Making cross-sectorial work and HIA mandatory is a powerful stimulus for decision-makers and public health professionals to break traditional barriers between them and other sectors.1 An example is the project Global burden of disease, which proposes a model of comparative risk assessment that should be expanded and linked to policies in order to estimate the burden of disease that could be avoided with the adoption of healthy policies.18 HIA could be applied similarly by Public Health professionals in order to evaluate the health consequences of the omission or non-activation of certain policies.
The final considerations of this type of HIA could be transformed into indicators of burden of disease avoidable through the policy, presenting a large variety of outcomes such as mortality, hospitalizations, cases of disease that could be affected by a particular policy implemented.
In conclusion, societies have to face a new challenge with the help of professionals in the field of Public Health. The demographic changes and the economic crisis urgently require the implementation of measures that are effective in increasing populations’ health and in avoiding an increase of public expenditure. The most concrete possibility of reaching this goal can be to act in the context of the determinants of health. This action is made possible through the effective application of the strategy HiAP into policies introduced by the EU and through the evaluation of methods aimed at complementing and improving the already existing policies. Moreover, the size of health gaps (defined as differences in premature mortality, morbidity and disability prevalence between and within Member States) within the EU is still huge and it is inconsistent with EU core values such as solidarity, equity and universality.
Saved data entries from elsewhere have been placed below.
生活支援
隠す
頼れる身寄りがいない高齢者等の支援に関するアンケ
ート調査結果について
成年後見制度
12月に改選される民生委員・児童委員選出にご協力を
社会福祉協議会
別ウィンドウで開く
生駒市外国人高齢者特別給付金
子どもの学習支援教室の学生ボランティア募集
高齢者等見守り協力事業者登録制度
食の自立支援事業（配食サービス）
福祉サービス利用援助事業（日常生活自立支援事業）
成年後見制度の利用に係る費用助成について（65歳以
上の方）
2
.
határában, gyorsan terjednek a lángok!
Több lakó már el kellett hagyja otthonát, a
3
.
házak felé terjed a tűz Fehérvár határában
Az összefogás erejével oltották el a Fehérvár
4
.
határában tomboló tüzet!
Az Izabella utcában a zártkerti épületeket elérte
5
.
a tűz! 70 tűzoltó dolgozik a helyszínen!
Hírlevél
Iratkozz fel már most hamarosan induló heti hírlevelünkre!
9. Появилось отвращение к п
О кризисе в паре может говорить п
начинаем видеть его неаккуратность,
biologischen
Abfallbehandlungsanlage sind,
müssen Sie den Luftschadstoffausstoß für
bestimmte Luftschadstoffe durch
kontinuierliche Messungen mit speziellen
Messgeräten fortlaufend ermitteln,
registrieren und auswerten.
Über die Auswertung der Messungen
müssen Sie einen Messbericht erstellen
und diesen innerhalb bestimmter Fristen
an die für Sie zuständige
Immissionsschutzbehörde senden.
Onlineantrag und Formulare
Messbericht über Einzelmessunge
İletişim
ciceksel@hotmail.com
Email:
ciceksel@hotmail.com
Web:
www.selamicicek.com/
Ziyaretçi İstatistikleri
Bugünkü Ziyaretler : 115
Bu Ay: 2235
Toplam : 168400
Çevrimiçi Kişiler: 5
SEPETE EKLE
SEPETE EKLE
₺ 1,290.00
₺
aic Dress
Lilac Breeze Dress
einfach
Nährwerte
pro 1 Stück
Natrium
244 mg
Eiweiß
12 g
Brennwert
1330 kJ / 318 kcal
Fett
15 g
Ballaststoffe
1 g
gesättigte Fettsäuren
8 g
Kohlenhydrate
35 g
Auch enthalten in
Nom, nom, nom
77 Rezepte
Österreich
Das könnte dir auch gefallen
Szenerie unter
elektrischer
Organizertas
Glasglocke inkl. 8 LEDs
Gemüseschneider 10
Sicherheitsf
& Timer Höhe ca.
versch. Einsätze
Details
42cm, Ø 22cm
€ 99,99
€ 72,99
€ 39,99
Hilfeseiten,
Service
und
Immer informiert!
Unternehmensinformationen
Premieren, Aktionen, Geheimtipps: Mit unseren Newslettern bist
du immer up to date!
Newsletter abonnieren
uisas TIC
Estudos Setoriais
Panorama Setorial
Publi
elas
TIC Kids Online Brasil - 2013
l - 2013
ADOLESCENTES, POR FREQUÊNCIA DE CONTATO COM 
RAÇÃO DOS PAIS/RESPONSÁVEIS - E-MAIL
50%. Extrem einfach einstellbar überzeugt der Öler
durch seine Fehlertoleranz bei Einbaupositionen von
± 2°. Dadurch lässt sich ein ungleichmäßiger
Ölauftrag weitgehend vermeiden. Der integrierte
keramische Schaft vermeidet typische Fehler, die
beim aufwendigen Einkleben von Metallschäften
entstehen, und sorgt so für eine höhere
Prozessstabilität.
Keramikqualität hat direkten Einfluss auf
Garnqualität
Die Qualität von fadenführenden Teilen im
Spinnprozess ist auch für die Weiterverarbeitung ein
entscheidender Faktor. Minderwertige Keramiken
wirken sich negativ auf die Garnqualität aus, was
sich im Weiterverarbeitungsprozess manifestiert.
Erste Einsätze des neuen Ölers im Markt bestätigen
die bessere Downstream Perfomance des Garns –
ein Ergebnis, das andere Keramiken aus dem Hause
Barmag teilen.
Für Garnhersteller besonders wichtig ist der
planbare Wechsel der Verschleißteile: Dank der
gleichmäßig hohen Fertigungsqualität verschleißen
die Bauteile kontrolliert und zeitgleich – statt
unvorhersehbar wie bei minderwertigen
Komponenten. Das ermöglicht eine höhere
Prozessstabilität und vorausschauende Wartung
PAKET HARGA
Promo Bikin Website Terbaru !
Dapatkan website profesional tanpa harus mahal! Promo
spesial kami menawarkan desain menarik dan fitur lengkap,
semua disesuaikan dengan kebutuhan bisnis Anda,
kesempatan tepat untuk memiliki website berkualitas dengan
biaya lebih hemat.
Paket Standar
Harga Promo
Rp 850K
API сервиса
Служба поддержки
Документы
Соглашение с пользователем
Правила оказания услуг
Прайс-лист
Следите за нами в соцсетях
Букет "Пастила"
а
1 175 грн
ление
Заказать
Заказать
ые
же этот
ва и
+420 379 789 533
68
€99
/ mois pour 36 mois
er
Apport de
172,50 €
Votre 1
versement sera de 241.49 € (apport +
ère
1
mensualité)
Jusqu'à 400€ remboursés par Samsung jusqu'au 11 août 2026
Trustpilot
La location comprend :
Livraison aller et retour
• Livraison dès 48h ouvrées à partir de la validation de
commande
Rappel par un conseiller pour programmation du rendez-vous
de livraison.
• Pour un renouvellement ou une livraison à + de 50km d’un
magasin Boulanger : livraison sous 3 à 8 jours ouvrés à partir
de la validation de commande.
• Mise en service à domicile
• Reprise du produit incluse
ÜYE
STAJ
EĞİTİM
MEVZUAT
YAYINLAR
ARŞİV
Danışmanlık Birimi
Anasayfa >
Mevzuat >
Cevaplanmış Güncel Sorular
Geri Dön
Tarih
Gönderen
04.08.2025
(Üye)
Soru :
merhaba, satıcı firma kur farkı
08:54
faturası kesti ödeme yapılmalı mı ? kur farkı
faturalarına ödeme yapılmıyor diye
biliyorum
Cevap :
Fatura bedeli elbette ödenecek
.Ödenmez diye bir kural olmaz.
As suggested by the Council of European Union on Brussels (November, the 17th 2011), Health in all policies approach with an equity focus should be used in specific policy areas and coordinated activities that have the greatest health impact contributing to reducing the persisting health gaps. The needs to promote the effective implementation of HiAP approach, to encourage and coordinate all relevant sectors in playing their part in reducing health gaps within the EU, to strengthen cooperation and make better use of existing networks and public health and related institutions in order to monitor the impact of the health determinants clearly emerge.
Further studies are strongly required, in order to build a base of robust scientific evidence demonstrating the effectiveness of existing policies to obtain a starting point, the most widely shared by EU Member States, for the creation of a structured model of policy-making designed to render existing laws more healthy.